Trial and Error (1997)
Trial and Error (1997)

Genre: Comedy Running Time: 1 hr. 38 min.

Release Date: May 30th, 1997 MPAA Rating: PG-13

Director: Jonathan Lynn Actors: Jeff Daniels, Michael Richards, Charlize Theron, Rip Torn, Jessica Steen, Austin Pendleton, Alexandra Wentworth, Jennifer Coolidge

 


 

W

ith just a handful of effective jokes – but mostly failed physical gags, a love story that doesn’t fit harmoniously into the comic premise, and mediocre acting all around – “Trial and Error” is a shockingly inferior follow-up to Jonathan Lynn’s similarly themed, identically set, judicial sidesplitter “My Cousin Vinny.” He stuck with the bungling lawyer schtick, with which he was clearly capable, but ran out of new ideas or competent reworkings of the same numbers. And it’s difficult not to notice just how much more hysterical the comparable courtroom romp “Liar Liar” was when it opened just a couple of months earlier.

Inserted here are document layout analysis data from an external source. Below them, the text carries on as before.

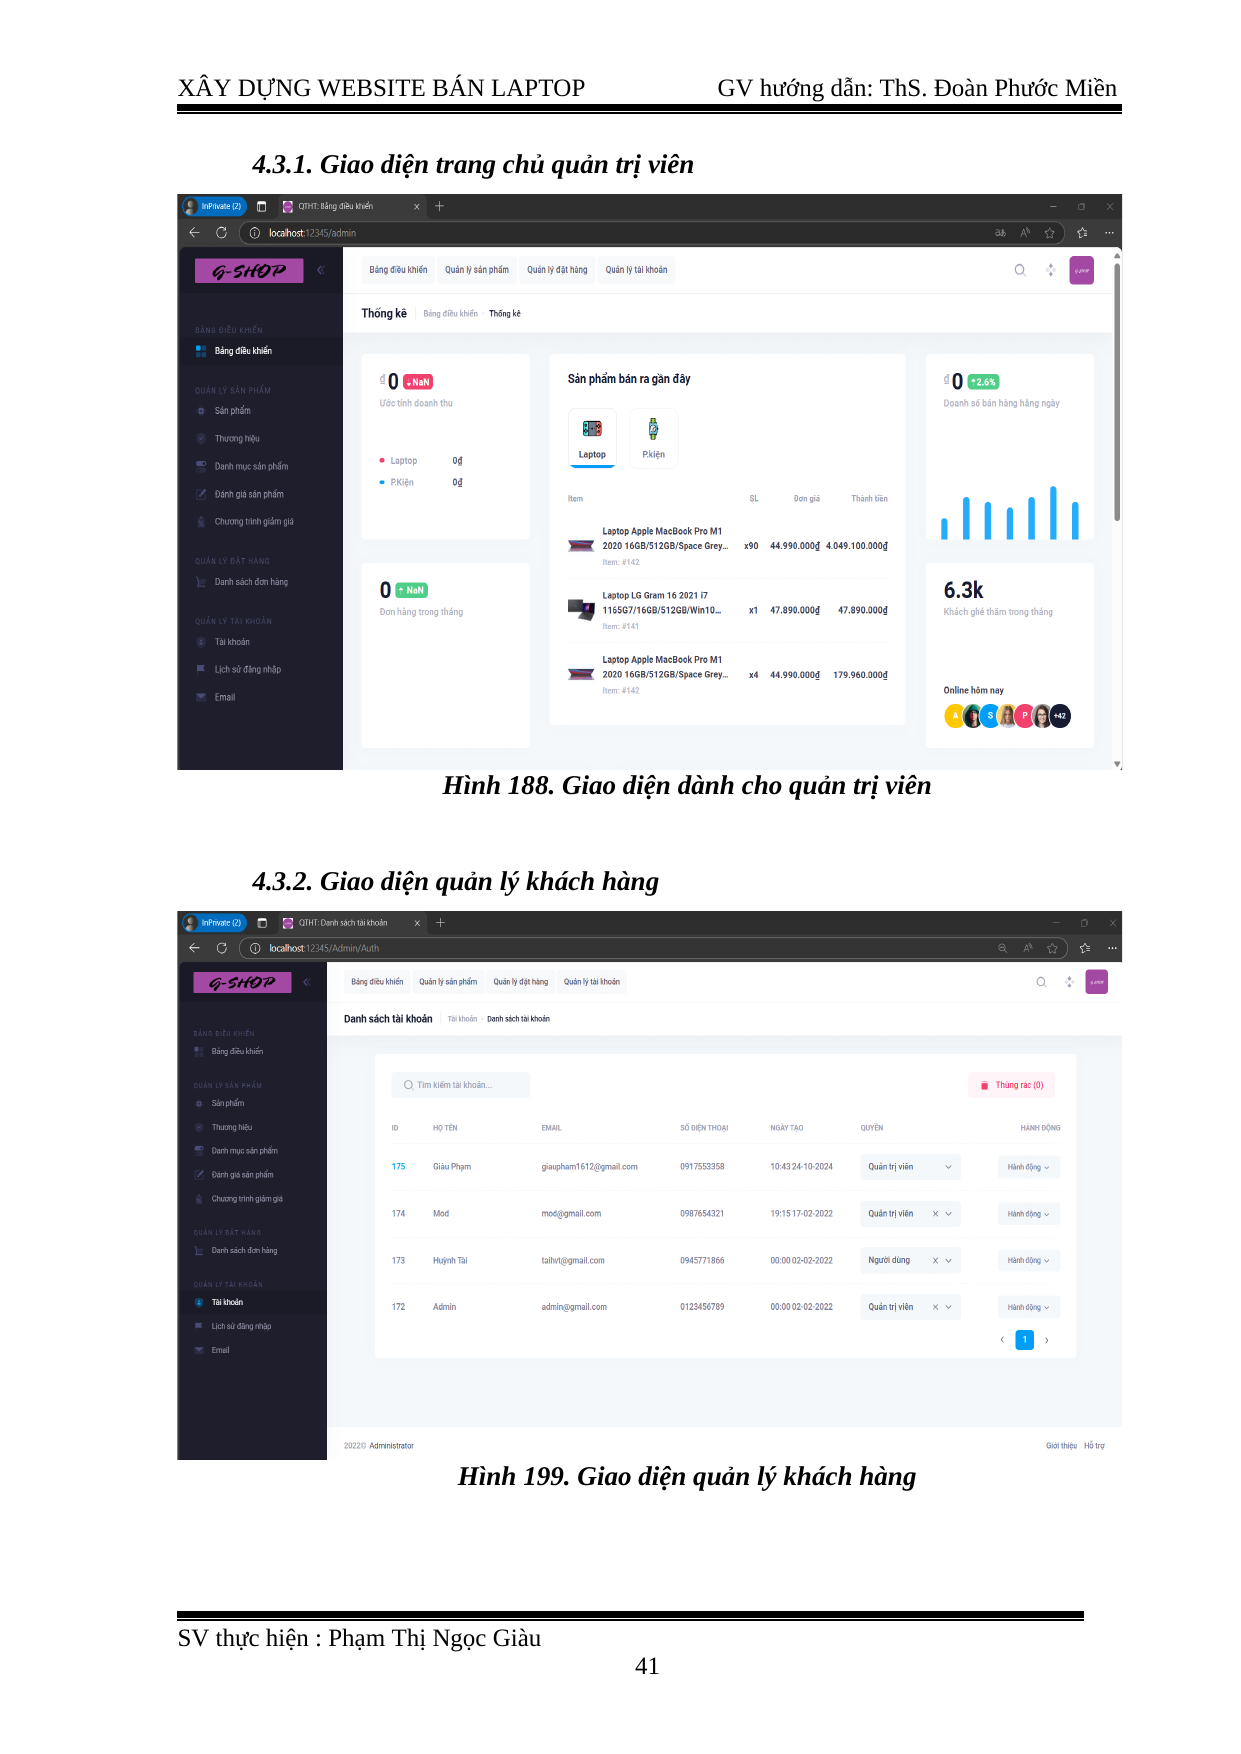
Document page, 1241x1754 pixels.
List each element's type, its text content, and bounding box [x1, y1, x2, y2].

text Hình 18. Giao diện dành cho quản trị viên [177, 770, 1122, 801]
picture [177, 911, 1123, 1460]
picture [177, 194, 1123, 770]
text Hình 19. Giao diện quản lý khách hàng [177, 1460, 1122, 1491]
subtitle 4.3.2. Giao diện quản lý khách hàng [177, 864, 1122, 896]
subtitle 4.3.1. Giao diện trang chủ quản trị viên [177, 148, 1122, 179]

Charles Tuttle (Jeff Daniels) heads to Nevada for the simple task of requesting a continuance for a scumbag friend (Rip Torn) of his soon-to-be father-in-law (Lawrence Pressman). Recently becoming a partner of the prestigious law firm – and set to marry his boss’ daughter (Alexandra Wentworth) – the gig should be quick and painless. But longtime friend Richard Rietti (Michael Richards) insists on throwing a bachelor party at the same time, journeying to the small town of Paradise Bluff to meet Tuttle for a wild celebration. When the duo get so drunk and rambunctious that Charles is unable to go to court the following morning, Rietti takes his place, thinking it’ll be a breeze. But when the case is set for trial without delay, Richard is shocked to discover that he’ll have to continue posing as a lawyer to avoid repercussions from the law – and to salvage the high-stakes case.

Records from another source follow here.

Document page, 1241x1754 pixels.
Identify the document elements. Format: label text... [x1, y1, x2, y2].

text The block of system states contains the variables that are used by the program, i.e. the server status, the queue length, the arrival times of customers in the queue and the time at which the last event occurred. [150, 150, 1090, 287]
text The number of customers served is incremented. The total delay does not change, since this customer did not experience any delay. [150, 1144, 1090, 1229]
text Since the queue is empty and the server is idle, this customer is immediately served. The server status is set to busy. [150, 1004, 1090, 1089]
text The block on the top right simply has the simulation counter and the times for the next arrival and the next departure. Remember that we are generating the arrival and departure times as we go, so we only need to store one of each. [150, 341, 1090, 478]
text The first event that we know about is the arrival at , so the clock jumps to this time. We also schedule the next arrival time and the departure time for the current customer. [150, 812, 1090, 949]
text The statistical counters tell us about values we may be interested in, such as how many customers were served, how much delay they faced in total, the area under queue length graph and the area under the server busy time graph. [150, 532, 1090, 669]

Michael Richards – in an early, theatrical starring role – shows his lack of range by essentially playing Kramer from “Seinfeld,” demonstrating the same idiosyncrasies, mannerisms, and expressions – and even the same physical features, such as hair and clothing. He’s occasionally amusing, if only for the familiarity with his clumsy character, but his very involvement makes the plot of “Trial and Error” appear as if better suited for one of Kramer’s shenanigans in his typical, one-fourth piece of that aforementioned sitcom. Jeff Daniels is equally uninspired, playing a rather bland straight man to Richards’ slapstick-heavy goofball. As these two personas remain generally unlikeable throughout – even with Tuttle’s formulaic change in his uptight outlook and a fresh romance to ponder – the winning or losing of the case doesn’t really matter. And since Rip Torn’s part is written to be completely deserving of incarceration, there’s no opportunity for the proceedings to generate an underdog victory or a worthwhile triumph (instead relying on technical blunders for cheap satisfaction). A young Charlize Theron makes an appearance as the love interest, but the script correspondingly gives her little to work with.

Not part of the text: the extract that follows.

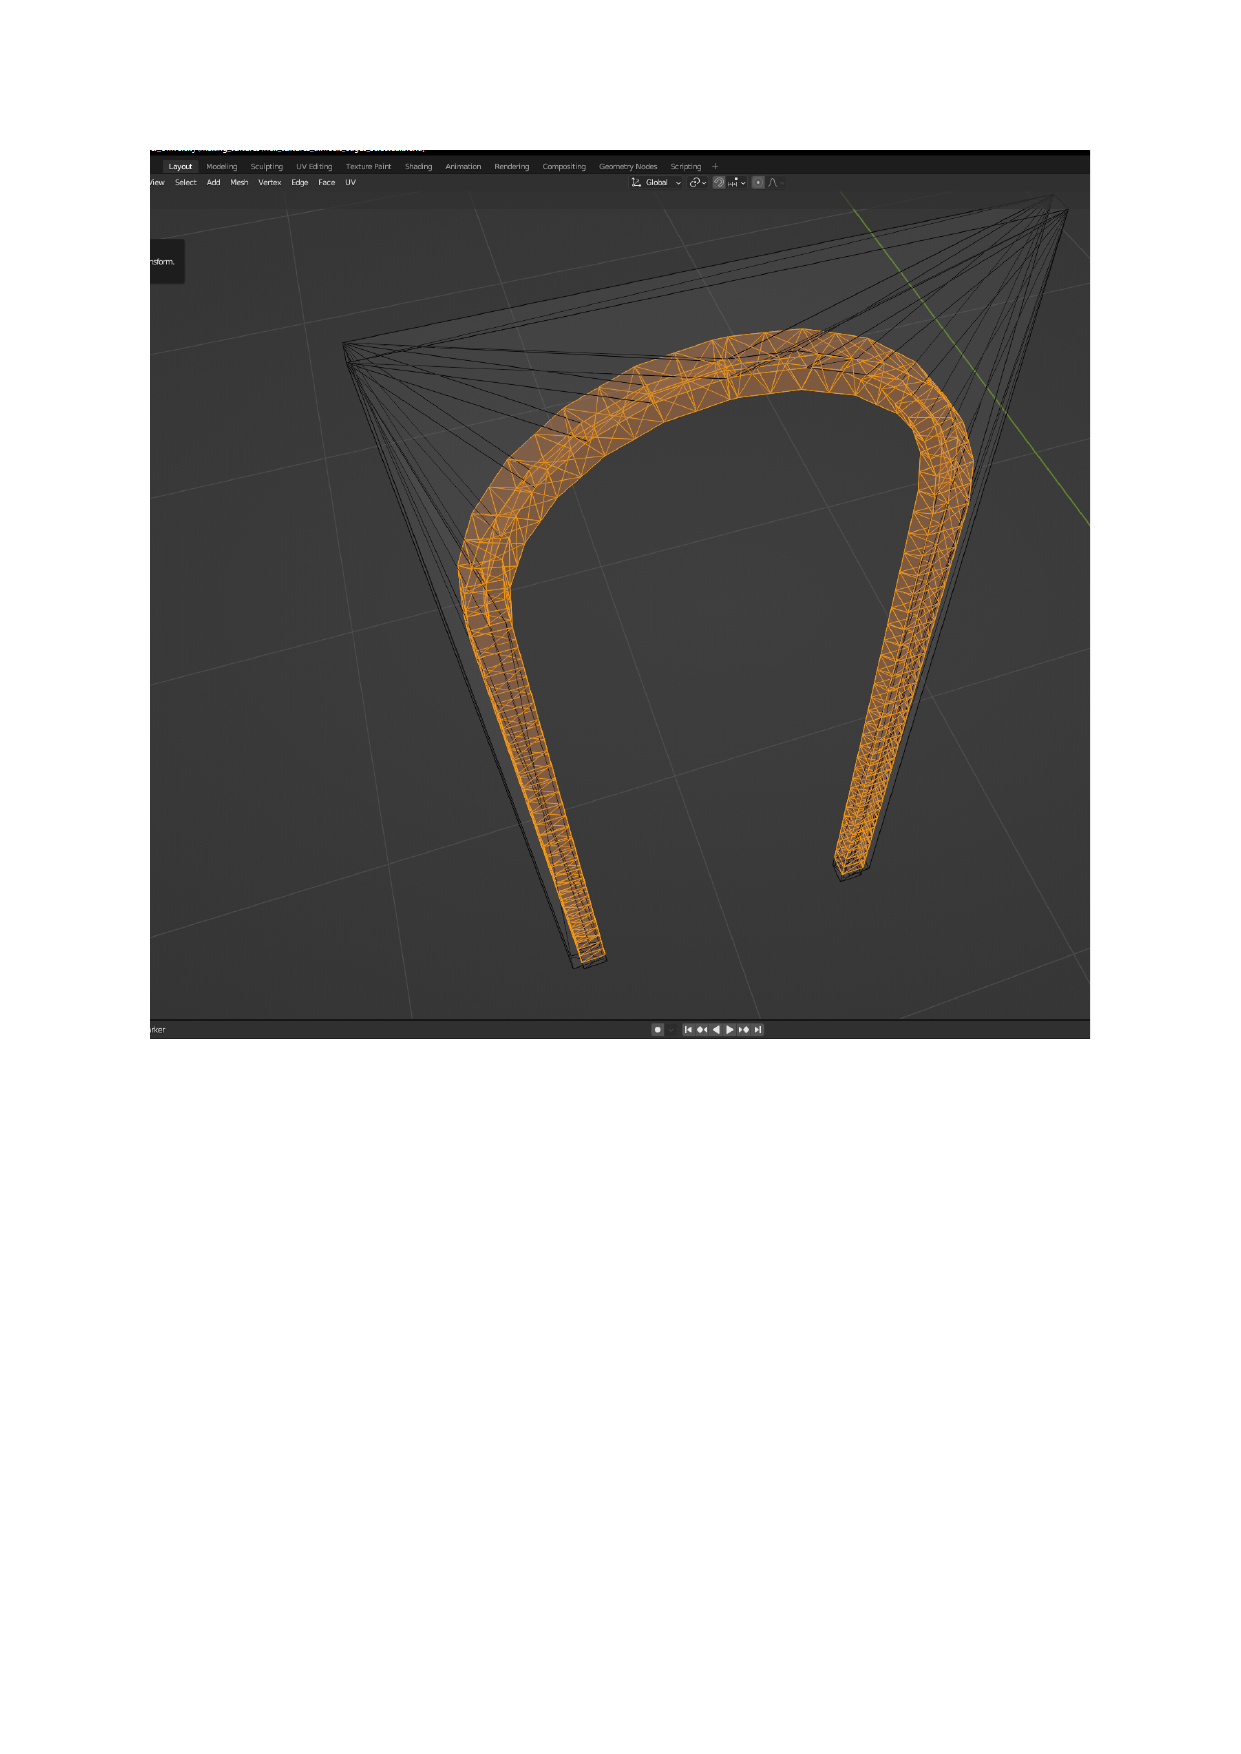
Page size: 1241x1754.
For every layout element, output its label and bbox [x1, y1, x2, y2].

picture [150, 150, 1091, 1039]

The courtroom calamities are supposed to be the strong points of the film, but they never manage to rise above mildly mirthful. Literally destroying the property, spouting out nonsensical objections, and utilizing an enormously unrealistic judge are just a few of the expected gimmicks that “Trial and Error” desperately uses to muster humor. Even when the odd cross-examination or harebrained schemes to coach the fake counsel result in wryness, it’s never laugh-out-loud funny. Could this really be helmed by the same director who, just five years prior, gave audiences the nearly flawless “My Cousin Vinny”? Lynn has apparently forgotten his adeptness with charm, chemistry, and sensibility in legal hilarities, which made his former work an archetype for humor in the courthouse.